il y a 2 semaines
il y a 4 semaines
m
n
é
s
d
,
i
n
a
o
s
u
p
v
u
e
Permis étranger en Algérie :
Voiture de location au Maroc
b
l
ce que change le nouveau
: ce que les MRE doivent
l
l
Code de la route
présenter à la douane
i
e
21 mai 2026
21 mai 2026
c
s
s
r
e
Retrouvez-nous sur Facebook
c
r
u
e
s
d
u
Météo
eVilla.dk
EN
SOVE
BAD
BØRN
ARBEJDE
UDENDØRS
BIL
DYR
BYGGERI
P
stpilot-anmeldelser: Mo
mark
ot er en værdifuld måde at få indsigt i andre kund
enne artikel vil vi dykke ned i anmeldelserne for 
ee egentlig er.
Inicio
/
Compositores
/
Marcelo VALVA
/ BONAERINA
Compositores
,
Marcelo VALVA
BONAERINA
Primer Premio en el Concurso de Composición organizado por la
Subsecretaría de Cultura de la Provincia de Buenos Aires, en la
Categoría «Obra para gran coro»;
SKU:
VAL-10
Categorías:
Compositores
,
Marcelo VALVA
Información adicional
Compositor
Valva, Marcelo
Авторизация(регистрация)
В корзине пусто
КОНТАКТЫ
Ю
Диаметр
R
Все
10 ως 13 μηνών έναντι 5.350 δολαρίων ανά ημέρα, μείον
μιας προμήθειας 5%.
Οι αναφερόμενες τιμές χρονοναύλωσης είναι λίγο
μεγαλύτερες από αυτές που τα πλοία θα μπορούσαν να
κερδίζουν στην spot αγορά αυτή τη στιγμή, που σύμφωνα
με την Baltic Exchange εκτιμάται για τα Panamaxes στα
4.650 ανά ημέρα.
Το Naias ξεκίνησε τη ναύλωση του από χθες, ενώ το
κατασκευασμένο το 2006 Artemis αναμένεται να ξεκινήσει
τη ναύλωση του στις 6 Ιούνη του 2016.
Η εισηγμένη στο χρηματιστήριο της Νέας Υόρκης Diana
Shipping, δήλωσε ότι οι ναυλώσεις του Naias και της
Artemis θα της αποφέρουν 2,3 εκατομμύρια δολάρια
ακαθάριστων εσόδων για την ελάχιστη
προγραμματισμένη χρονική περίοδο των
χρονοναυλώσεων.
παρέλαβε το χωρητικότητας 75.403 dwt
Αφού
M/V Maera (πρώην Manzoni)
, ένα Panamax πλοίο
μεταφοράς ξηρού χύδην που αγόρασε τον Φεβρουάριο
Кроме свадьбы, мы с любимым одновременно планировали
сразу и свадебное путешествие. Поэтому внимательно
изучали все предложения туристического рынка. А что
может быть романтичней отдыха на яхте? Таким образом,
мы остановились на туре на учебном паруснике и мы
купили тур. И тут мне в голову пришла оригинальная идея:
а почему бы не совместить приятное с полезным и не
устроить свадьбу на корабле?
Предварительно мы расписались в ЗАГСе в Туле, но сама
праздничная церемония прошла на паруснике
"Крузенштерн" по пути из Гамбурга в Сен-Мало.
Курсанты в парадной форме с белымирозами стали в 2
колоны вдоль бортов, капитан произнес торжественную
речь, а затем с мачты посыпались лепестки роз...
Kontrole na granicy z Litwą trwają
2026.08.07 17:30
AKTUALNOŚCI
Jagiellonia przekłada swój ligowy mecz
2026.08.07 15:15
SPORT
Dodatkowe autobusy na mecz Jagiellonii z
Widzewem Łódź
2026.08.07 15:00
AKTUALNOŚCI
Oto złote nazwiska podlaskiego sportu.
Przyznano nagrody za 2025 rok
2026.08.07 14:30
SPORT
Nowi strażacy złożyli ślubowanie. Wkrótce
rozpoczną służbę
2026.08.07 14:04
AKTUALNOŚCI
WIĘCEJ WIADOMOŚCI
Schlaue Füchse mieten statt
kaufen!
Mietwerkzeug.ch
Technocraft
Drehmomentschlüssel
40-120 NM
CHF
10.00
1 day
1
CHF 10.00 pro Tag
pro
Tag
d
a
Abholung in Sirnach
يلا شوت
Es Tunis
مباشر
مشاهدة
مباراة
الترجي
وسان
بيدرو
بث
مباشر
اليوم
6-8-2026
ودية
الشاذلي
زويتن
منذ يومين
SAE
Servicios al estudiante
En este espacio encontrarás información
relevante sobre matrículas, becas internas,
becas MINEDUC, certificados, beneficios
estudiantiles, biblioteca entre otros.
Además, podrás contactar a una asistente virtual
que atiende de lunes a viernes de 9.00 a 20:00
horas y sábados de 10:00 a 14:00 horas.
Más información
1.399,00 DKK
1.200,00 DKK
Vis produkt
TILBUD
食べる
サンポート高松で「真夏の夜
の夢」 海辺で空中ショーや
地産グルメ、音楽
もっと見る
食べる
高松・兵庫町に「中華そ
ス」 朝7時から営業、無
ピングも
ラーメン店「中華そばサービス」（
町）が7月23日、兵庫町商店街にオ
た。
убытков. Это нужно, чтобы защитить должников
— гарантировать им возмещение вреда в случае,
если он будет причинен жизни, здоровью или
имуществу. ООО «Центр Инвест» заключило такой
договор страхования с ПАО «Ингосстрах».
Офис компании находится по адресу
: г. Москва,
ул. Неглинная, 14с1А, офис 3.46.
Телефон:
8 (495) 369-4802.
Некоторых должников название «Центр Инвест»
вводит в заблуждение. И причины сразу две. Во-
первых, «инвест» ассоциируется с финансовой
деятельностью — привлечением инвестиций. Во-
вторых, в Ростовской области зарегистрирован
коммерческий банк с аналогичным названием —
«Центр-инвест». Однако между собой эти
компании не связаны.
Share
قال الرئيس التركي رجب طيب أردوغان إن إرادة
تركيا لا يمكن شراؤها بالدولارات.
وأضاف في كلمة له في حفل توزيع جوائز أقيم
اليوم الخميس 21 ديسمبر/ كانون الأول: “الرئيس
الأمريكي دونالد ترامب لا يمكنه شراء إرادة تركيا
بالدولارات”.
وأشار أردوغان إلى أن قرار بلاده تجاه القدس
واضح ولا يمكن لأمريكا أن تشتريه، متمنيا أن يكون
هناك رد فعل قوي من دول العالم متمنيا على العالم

Exercise objective: What belongs in the answer is each line of the listing that contains the word "متمنيا".

Output:
واضح ولا يمكن لأمريكا أن تشتريه، متمنيا أن يكون
هناك رد فعل قوي من دول العالم متمنيا على العالم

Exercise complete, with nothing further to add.